Does a rising life expectancy put pressure on our pension pots?

Since 1980, the average life expectancy at birth for men and women has increased by 7.2 years, or 9.85%. Whilst living longer is positive in many ways, we do have to think about how we can afford to spend an ever-increasing amount of time in retirement. Individuals underestimate how long they are going to live, and end up spending their last years reliant on the state for money.

The maximum weekly payment for the New State Pension, which applies to anyone who retires after April 2016, is £164.35 per week. This equates to just over £8,500 per year. Imagine this being your only source of income during retirement – it’s an undesirable situation that, unfortunately, many Brits will likely face if they do not start preparing now.

The graph below shows the change in average life expectancy at birth for men and women over time. It is based on data from the Office for National Statistics.

It is clear from the graph that even in the last few decades, average life expectancy has increased significantly, which is putting a lot of pressure on our pension pots.

In addition to a rising life expectancy, studies by the Institute for Fiscal Studies have found that individuals tend to underestimate how long they will live. On average, those in their 50s and 60s underestimated their chances of survival to age 75 by around 20 percentage points, and to 85 by around 5-10 percentage points.

This may have several implications on preparation for retirement:

If individuals underestimate how long they will live, then they are much less likely to save enough during their working years, and they will probably spend more than they should during the first few years of retirement too.

Tom Selby, senior analyst at AJ Bell, said “If large numbers of people massively underestimate life expectancy and spend too long in retirement as a result, they risk running out of money early and potentially falling back on the state.”

The danger of running out of money is exacerbated as retirees are increasingly choosing to take income drawdown rather than buying an annuity. Individuals who believe they will not live as long are more likely to see an annuity, which is based on average life expectancy, as a bad deal, therefore taking income drawdown instead. Drawing money from your pension pot as and when it is needed, without effective planning, could leave many pensioners faced with financial difficulty during the later years of their retirement.

Income drawdown can also make you vulnerable to unnecessary levels of investment risk (as your pension pot remains invested), paying too much tax on your withdrawals, or being scammed.
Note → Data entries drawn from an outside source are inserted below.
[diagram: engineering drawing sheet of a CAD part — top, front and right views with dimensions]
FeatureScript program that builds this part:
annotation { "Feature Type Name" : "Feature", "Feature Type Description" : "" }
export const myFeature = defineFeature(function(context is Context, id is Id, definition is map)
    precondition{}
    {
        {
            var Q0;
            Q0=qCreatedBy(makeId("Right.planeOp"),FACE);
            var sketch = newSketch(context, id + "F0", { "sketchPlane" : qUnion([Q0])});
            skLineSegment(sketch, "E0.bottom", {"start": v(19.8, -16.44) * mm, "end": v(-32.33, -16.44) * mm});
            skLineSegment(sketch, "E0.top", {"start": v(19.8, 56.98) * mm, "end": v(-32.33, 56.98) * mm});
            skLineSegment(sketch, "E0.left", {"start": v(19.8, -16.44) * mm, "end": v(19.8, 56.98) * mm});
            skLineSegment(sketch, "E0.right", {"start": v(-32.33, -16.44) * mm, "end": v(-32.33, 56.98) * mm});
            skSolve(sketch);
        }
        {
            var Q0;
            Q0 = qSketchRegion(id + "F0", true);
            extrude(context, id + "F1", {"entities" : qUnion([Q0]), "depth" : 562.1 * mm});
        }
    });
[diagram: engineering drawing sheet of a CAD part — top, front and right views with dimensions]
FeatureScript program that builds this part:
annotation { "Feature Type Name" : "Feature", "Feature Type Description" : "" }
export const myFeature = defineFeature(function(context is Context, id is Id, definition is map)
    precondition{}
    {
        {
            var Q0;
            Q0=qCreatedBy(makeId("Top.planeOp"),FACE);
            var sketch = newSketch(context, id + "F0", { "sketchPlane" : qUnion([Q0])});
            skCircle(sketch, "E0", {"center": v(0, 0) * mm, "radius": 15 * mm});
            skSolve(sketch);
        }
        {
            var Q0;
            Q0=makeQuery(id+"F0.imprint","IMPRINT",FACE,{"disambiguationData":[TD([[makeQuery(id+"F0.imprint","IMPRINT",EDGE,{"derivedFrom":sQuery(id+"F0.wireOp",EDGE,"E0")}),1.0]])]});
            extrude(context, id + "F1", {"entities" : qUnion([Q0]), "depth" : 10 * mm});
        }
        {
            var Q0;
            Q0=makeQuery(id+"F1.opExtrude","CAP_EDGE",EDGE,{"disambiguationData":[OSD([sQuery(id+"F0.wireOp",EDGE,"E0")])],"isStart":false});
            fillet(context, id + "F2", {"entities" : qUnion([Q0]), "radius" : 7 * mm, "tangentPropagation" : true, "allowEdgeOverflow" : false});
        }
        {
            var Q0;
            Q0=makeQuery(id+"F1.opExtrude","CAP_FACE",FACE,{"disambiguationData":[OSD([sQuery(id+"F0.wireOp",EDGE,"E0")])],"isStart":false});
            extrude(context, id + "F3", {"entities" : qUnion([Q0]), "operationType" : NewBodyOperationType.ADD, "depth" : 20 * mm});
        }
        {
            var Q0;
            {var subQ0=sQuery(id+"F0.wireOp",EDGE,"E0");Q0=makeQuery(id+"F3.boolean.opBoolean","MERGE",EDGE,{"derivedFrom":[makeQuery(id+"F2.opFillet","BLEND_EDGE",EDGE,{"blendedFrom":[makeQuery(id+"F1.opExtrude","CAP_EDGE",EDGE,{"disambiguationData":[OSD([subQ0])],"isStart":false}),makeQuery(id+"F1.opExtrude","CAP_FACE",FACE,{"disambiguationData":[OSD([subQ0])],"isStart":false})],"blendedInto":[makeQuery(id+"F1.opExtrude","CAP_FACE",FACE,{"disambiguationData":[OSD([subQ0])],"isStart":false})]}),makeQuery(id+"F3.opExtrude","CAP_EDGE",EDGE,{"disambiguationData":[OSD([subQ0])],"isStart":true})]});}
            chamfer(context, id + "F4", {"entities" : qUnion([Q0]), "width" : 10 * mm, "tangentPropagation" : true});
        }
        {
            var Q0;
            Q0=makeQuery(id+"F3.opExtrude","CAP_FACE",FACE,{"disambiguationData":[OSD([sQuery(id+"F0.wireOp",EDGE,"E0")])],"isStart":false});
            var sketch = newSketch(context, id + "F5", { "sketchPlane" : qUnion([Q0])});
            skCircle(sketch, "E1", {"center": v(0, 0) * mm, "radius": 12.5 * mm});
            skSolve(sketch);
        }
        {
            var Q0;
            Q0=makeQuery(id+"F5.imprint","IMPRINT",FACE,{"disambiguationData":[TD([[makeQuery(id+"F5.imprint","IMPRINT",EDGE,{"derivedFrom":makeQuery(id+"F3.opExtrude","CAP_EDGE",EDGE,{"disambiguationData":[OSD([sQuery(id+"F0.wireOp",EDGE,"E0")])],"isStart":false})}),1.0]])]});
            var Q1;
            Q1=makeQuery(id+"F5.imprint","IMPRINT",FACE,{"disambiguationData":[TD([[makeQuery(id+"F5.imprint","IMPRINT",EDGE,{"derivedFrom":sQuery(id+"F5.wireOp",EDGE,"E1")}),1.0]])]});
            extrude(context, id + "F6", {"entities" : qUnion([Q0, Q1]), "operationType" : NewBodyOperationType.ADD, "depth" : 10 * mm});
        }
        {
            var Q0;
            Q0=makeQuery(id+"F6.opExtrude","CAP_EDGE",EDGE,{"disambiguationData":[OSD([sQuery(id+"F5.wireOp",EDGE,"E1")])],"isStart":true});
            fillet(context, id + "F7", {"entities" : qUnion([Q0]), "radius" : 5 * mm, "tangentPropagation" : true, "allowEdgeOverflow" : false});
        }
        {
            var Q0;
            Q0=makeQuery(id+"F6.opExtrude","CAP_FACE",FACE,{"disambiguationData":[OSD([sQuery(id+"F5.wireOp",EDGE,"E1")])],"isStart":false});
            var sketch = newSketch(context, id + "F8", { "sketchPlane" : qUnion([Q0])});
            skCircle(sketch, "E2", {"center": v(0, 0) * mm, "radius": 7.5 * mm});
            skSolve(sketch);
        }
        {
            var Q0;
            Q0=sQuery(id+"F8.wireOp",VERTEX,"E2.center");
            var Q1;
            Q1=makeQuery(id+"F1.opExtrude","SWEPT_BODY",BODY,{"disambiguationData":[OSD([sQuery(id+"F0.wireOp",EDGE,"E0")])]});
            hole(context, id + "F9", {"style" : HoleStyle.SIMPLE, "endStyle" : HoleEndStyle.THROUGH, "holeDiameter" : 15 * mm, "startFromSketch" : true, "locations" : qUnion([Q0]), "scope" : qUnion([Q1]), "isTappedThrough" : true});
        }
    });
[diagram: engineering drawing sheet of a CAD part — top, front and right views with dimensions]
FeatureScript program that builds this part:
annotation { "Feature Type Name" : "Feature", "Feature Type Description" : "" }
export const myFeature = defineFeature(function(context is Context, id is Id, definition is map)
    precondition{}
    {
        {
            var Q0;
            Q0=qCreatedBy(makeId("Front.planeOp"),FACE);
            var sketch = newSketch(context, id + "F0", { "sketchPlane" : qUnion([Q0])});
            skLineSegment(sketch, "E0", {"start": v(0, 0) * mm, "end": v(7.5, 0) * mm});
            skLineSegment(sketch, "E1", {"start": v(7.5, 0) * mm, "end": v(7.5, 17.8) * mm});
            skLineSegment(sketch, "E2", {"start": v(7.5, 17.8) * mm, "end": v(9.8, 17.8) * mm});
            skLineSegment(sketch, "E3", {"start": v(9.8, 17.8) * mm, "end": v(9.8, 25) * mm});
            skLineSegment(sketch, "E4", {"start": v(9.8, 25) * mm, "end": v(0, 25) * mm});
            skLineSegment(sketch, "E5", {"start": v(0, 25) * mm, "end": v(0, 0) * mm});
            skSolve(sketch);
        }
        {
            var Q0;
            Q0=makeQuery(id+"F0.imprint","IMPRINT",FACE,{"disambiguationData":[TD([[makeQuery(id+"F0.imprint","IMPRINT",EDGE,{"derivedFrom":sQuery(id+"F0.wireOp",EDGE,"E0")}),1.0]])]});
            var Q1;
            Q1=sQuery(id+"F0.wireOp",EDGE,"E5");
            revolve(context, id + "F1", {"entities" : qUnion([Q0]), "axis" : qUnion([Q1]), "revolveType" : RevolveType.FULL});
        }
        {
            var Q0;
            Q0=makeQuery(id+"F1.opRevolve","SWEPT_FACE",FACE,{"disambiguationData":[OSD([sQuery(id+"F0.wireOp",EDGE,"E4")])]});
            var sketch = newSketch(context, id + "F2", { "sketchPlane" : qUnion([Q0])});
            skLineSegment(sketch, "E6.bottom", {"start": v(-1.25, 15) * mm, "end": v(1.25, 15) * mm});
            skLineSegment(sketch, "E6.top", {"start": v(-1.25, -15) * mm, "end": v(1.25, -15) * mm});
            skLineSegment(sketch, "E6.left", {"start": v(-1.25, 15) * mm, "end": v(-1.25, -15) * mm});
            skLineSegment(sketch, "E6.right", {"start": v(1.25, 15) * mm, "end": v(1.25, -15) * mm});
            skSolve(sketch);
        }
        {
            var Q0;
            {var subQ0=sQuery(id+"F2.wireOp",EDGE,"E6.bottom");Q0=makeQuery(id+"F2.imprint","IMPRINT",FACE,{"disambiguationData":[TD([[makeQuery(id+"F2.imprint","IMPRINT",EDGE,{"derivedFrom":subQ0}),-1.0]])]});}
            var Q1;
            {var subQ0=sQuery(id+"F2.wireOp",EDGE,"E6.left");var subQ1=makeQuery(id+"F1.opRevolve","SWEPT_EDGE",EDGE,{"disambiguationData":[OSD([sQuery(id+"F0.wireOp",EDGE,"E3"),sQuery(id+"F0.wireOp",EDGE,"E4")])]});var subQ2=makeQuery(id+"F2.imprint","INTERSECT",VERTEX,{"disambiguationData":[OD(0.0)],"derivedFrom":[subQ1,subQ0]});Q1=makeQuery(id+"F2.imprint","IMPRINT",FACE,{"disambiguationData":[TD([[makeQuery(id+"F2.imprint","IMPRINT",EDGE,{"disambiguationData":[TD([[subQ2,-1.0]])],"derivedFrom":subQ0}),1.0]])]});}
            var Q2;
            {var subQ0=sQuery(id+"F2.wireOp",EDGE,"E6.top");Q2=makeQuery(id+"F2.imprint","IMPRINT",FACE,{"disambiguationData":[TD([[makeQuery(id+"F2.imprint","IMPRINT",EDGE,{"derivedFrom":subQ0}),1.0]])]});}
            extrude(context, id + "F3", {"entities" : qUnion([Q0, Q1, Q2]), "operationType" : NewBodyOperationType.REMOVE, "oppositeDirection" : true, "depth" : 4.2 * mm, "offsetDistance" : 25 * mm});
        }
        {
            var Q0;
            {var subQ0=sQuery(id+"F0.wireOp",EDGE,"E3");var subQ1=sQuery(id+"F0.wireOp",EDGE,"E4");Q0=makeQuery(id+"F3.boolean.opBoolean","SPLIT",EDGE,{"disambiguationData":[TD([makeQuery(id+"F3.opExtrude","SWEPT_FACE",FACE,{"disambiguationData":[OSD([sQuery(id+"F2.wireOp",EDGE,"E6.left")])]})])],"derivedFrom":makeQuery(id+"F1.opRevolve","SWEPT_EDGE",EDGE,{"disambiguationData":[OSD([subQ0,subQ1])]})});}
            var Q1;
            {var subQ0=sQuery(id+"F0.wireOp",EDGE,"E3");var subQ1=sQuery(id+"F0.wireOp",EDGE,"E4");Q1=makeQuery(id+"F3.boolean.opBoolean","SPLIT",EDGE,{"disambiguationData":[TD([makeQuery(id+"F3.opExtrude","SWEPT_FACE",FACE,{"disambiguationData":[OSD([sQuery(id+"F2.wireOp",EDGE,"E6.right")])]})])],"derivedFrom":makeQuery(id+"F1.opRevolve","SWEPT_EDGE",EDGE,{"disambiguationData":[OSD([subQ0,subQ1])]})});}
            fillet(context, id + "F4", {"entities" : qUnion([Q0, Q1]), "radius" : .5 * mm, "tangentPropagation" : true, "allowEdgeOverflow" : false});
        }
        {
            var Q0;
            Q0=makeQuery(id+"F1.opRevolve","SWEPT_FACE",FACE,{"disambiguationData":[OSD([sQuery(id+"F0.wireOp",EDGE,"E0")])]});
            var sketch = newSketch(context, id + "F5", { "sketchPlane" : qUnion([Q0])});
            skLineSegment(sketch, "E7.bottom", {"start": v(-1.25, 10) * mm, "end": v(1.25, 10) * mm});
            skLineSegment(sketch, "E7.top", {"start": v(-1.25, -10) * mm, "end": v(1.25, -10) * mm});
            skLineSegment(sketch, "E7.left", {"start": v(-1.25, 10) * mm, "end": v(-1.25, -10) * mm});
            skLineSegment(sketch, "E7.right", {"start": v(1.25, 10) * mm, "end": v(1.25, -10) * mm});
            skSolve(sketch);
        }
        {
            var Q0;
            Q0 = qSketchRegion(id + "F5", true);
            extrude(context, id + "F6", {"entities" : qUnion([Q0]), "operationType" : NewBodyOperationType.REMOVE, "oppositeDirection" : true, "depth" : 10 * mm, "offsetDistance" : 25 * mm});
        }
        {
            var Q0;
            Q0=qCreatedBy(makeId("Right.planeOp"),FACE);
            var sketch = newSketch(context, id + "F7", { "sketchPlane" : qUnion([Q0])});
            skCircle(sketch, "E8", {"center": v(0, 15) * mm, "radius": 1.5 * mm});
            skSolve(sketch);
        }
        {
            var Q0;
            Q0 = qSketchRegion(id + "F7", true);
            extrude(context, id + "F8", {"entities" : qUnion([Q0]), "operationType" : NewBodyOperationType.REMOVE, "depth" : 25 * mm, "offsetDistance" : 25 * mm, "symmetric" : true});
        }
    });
On the other hand, an annuity will guarantee you with an income that will last for as long as you live.

So what can we do about it? Well, a rising life expectancy and therefore a longer retirement for the average person means that you will need to save more money during your working years. The best way to do this is to start saving little and often from an early age, rather than trying to catch up later on. Here are 8 reasons why you should start saving into a pension now, even if you are only 18.

Automatic enrolment means that most employees automatically have a certain percentage of their salary put aside into a pension, before they receive their pay check. However, the default amount is not enough for most people to build up a sufficient pension pot by the time they retire. You may want to consider increasing the amount to be well-prepared for a longer retirement.

For those nearing retirement, it may be worth consulting a financial adviser and planning out what you are going to do when you do retire. Consider the different options such as an annuity, or taking income drawdown, and decide which is best for you. This can be a tricky task. You do not want to underestimate how long you are going to live as you may run out of money and end up reliant on the state pension. On the other hand, overestimating how long you will leave may cause you to be more frugal than you actually have to be, lowering your potential standard of living.

Whatever your situation, it is clear that a rising life expectancy and our inability to accurately estimate how long we will spend during retirement, is causing problems for our pension pots. As a result, we have to be much more careful about how we spend our money in those years, as well as start preparing even earlier than before.